Ce sera donc oui à Emmanuel Macron en qui il s'est retrouvé, lui qui conçoit son combat comme "supra politique" et veut jouer un "rôle de rassembleur au-delà des partis politiques" autour de sa grande cause écologique et solidaire. Après avoir été lobbyiste, il veut désormais être décideur. Il le sait : il va devoir se faire violence. Celui que ses amis surnomment "le commandant couche-tôt" aura un peu moins de temps pour relire les héros de bandes dessinées de sa jeunesse et Victor Hugo qu'il aime tant et apprend par cœur.
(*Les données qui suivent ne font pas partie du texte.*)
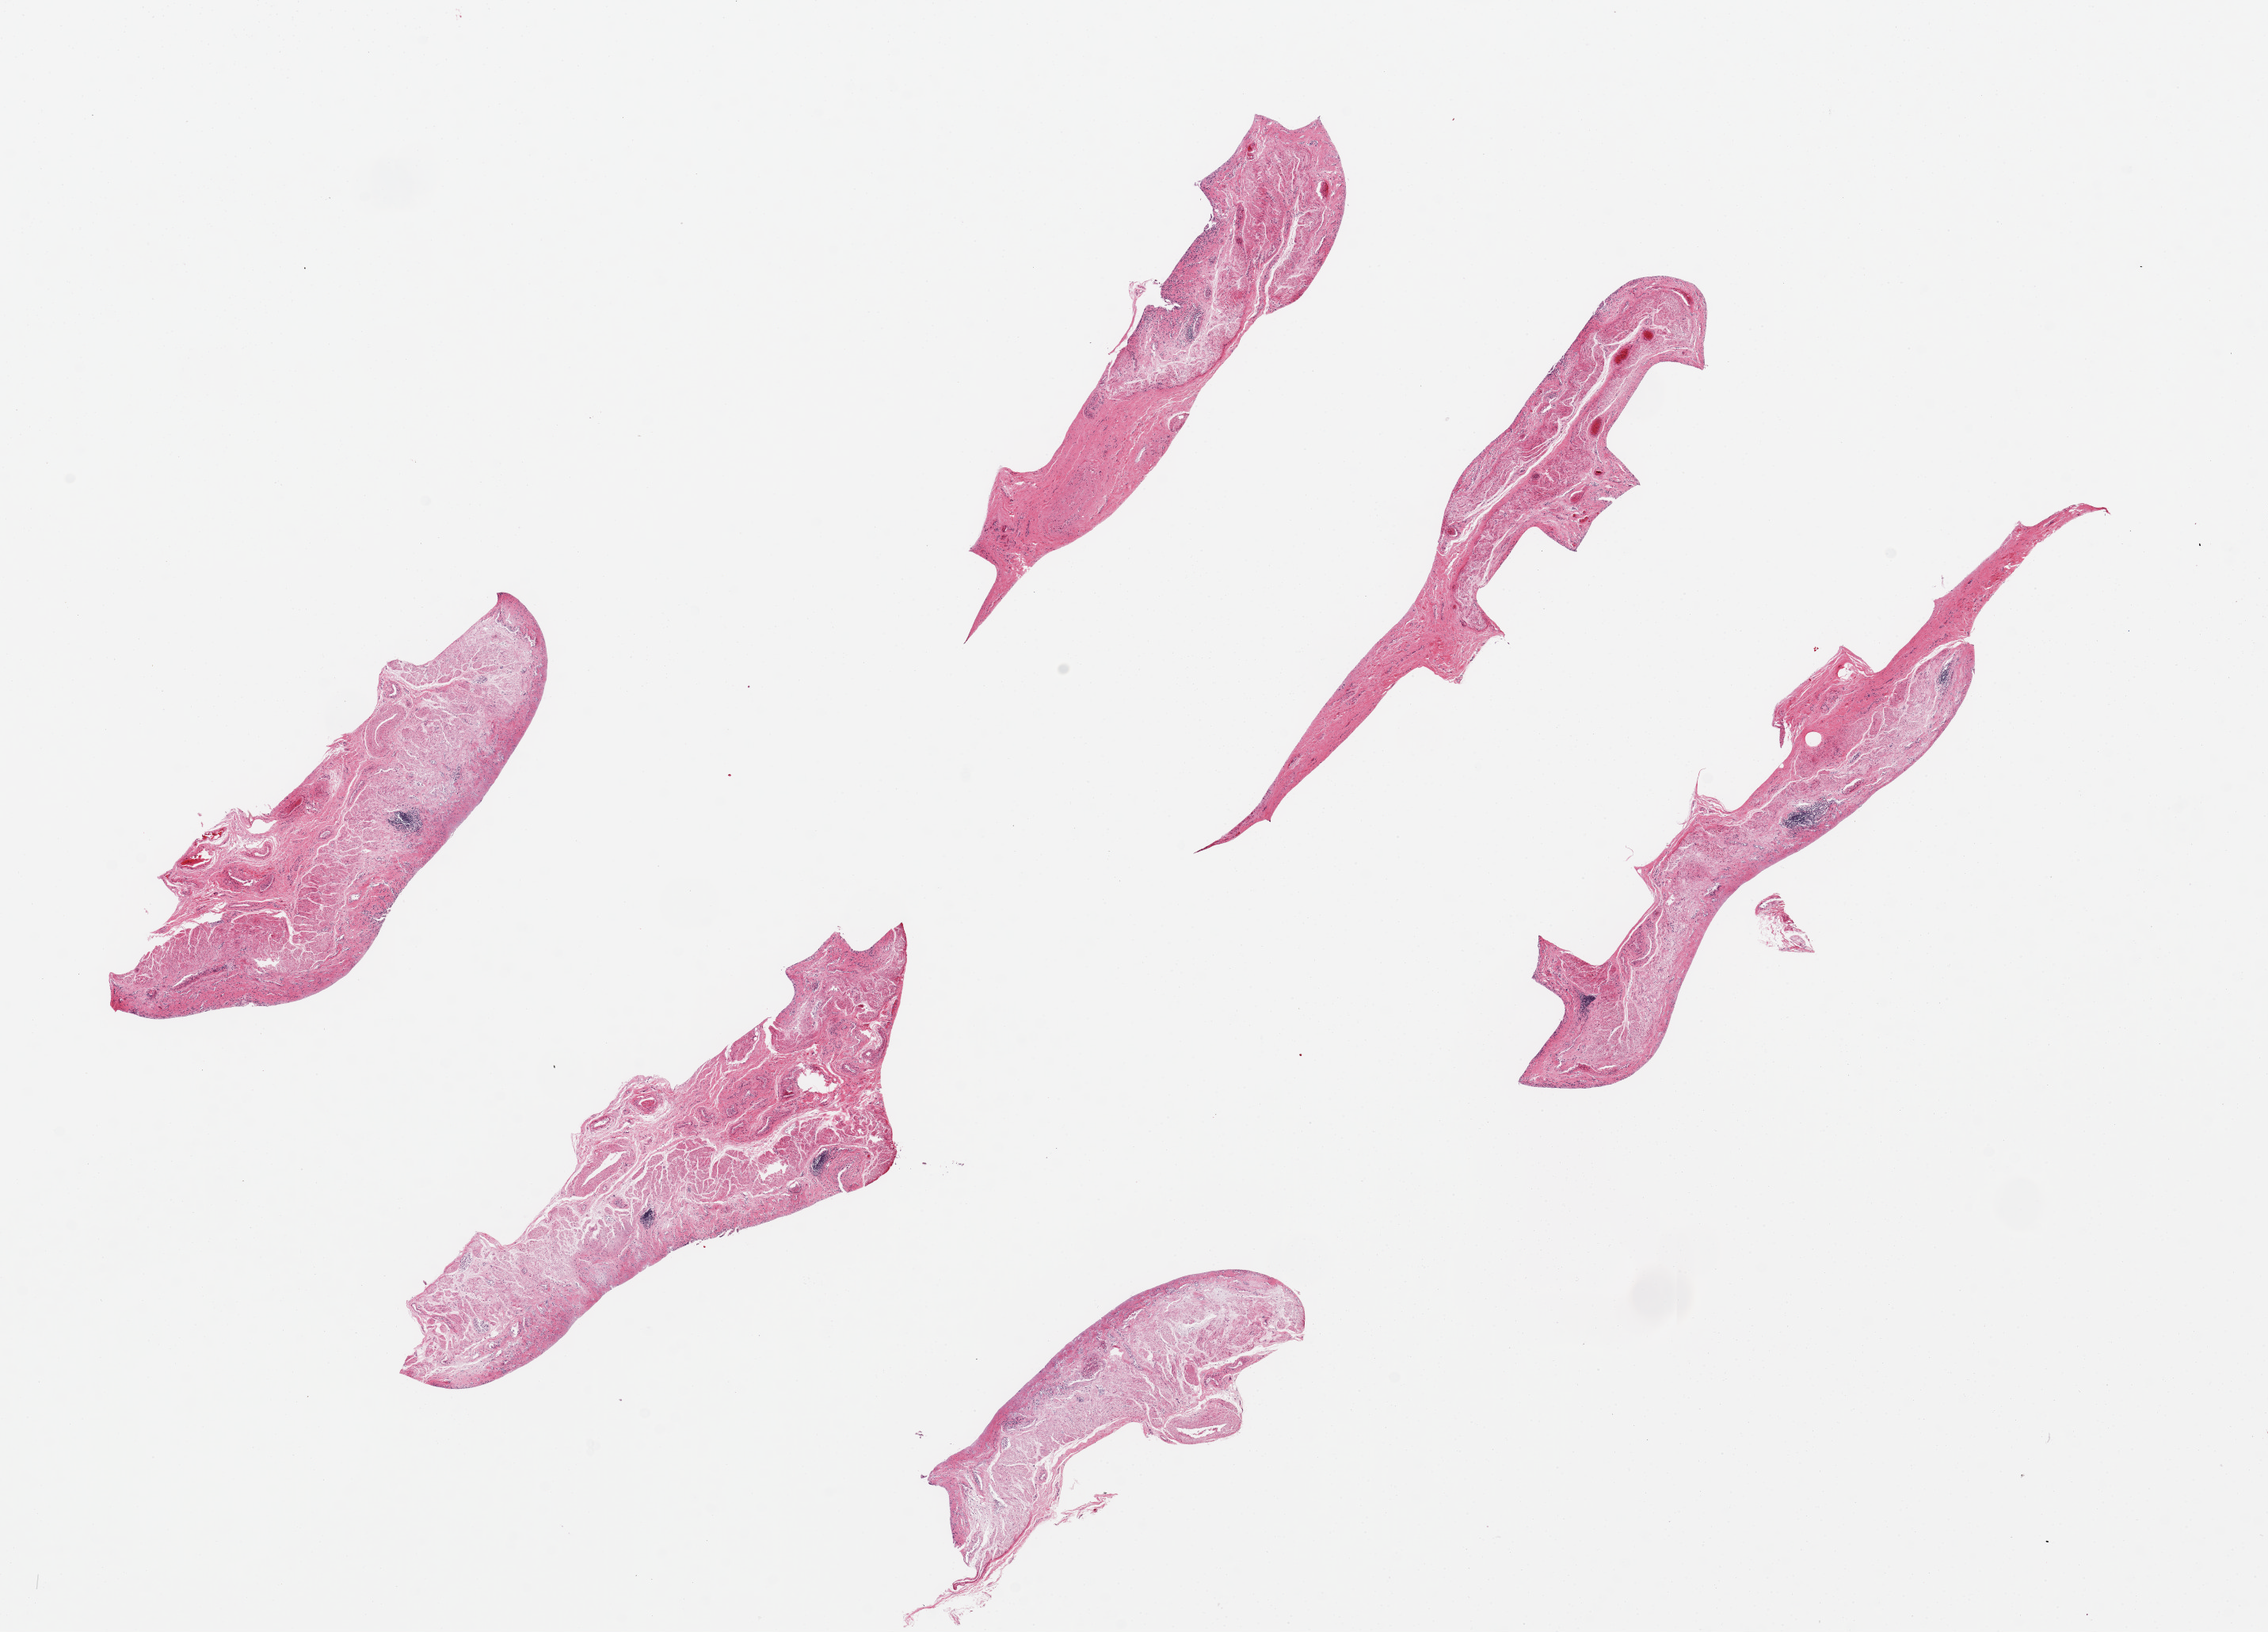
H&E whole-slide image, brightfield — low-resolution overview of the scanned area, about 22.6 x 16.3 mm (from a 20x scan); PAXgene-fixed, paraffin-embedded tissue; section of esophageal mucous membrane (target tissue); donor tissue sample. Donor sex: male.
Pathologist's review note for this sample: 6 pieces up to 8x2 mm; mucosa totally sloughed; only submucosa and muscularis mucosa remain.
Nicolas Hulot est un homme "pressé", un bosseur qui n'aime pas "être pris de court" sur ses dossiers, mais aussi un timide, qui se force, "jamais à l'aise" devant son auditoire, qui fait "semblant" malgré son "trac fou". "Chaque nuit, je fais le procès de la veille", avoue-t-il au Monde. "Trois fois par jour, j'ai envie de tout abandonner. Et puis je me dis qu'il ne faut pas." Il pourra toujours trouver refuge dans sa belle demeure bretonne de Saint-Lunaire, en baie de Saint-Malo, là où se trouvent ses rares souvenirs d'enfance heureux, face au grand large auquel se mesurer en kite-surf. Car il aime toujours autant ces sensations fortes "qui vous remettent à votre juste échelle" et permettent de "connaître ses limites".
"Il évolue, mais il ne se renie pas, il ne s'est jamais trahi. Son histoire est chaotique, mais il a décidé d'avancer en ligne droite", affirme dans Télérama Bruno Chaumont, son ami de toujours. "Il ne ferait pas ce qu'il fait aujourd'hui s'il n'avait pas cette volonté de laisser une trace", conclut Florence, son épouse, face à la caméra de France 2.